Nous constatons d’ores et déjà que le Gouvernement, après quelques hésitations, a été contraint non seulement de proroger de deux années supplémentaires l’allocation équivalent retraite, l’AER, mais aussi, cet automne, de mettre en place une allocation transitoire de solidarité, l’ATS, d’ailleurs insuffisante, puisqu’elle concerne seulement les générations nées entre 1951 et 1953.
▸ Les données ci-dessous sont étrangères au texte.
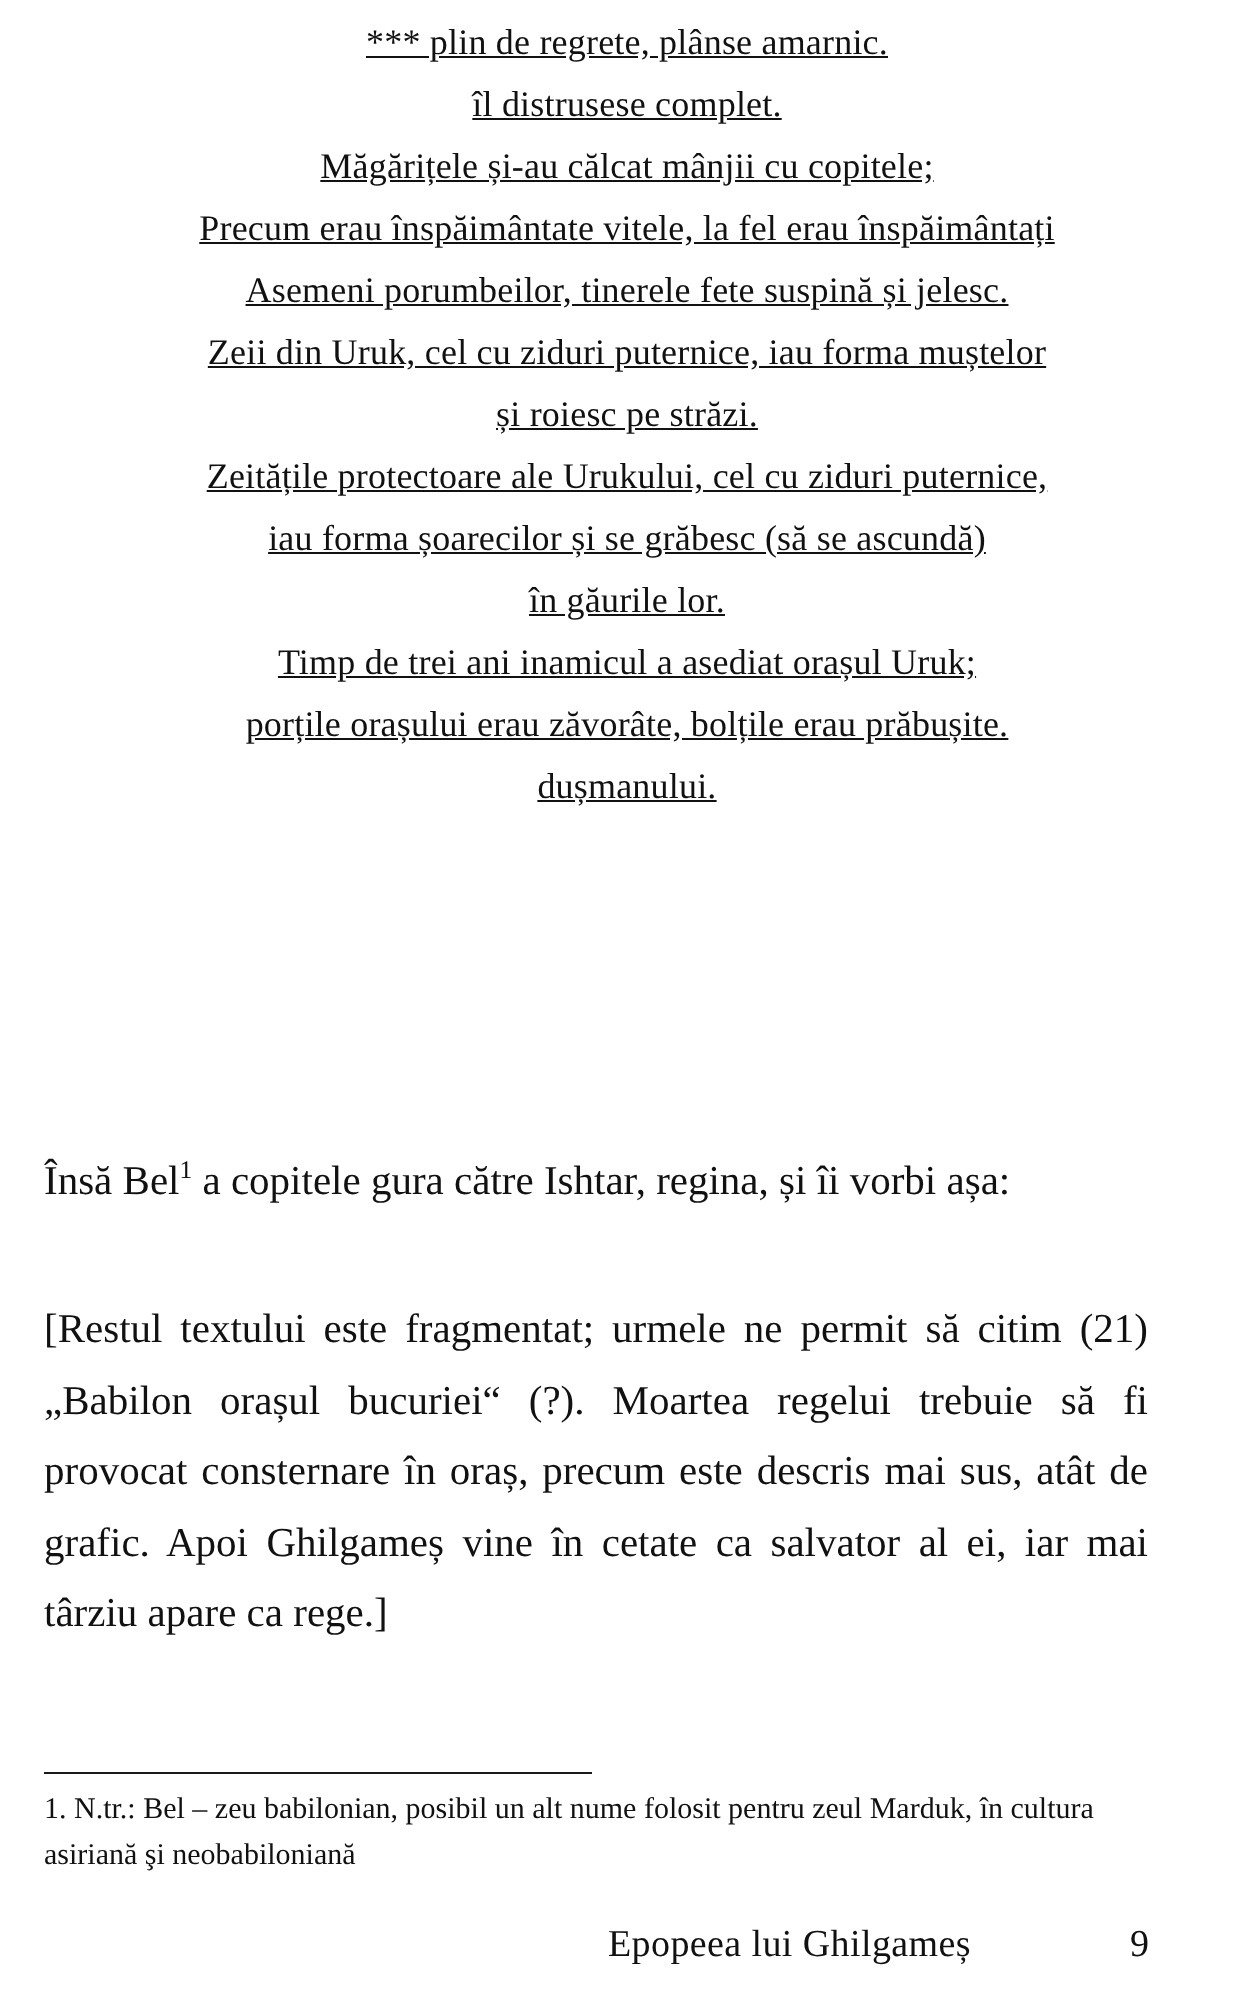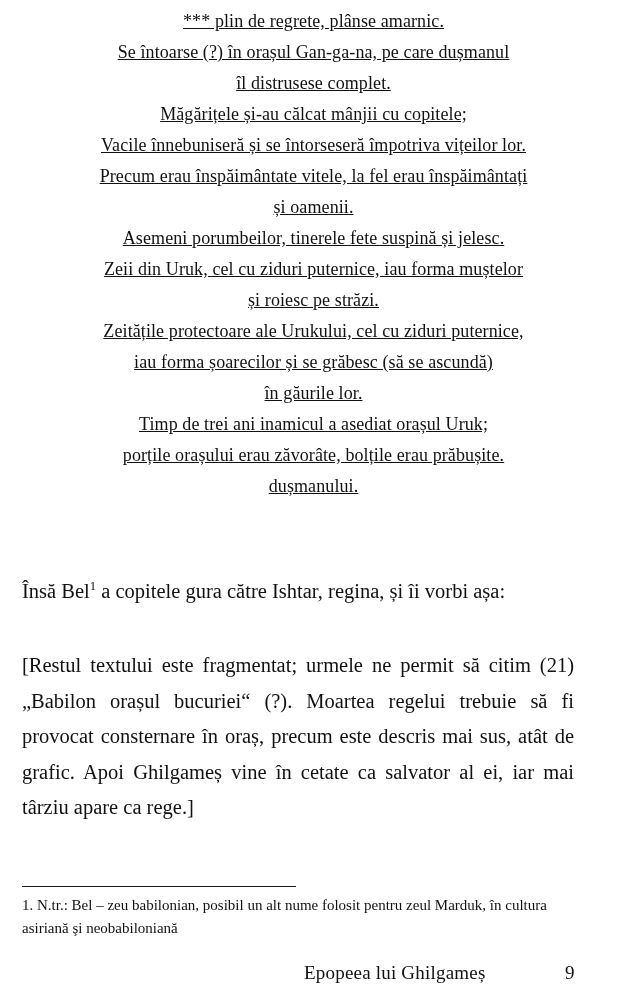"Se întoarse (?) în orașul" div.verse-line { html: <div>Se întoarse (?) în orașul Gan-ga-na, pe care dușmanul</div> -> none }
Nous pouvons donc craindre que les économies réalisées sur la branche vieillesse ne se traduisent par des coûts supplémentaires au titre des diverses prestations de solidarité et n’entraînent des suppléments de dépenses pour l’assurance chômage, compromettant ainsi le bouclage financier de la réforme des retraites.
Sur toutes ces questions, il est nécessaire d’obtenir des éclairages solides, qui tiennent compte des évolutions de la situation économique, car celles-ci infirment malheureusement les hypothèses optimistes retenues dans le cadre de la réforme de l’an dernier.
Le COR étant parfaitement qualifié pour conduire ce travail, la commission émet un avis favorable sur l’amendement n° 253.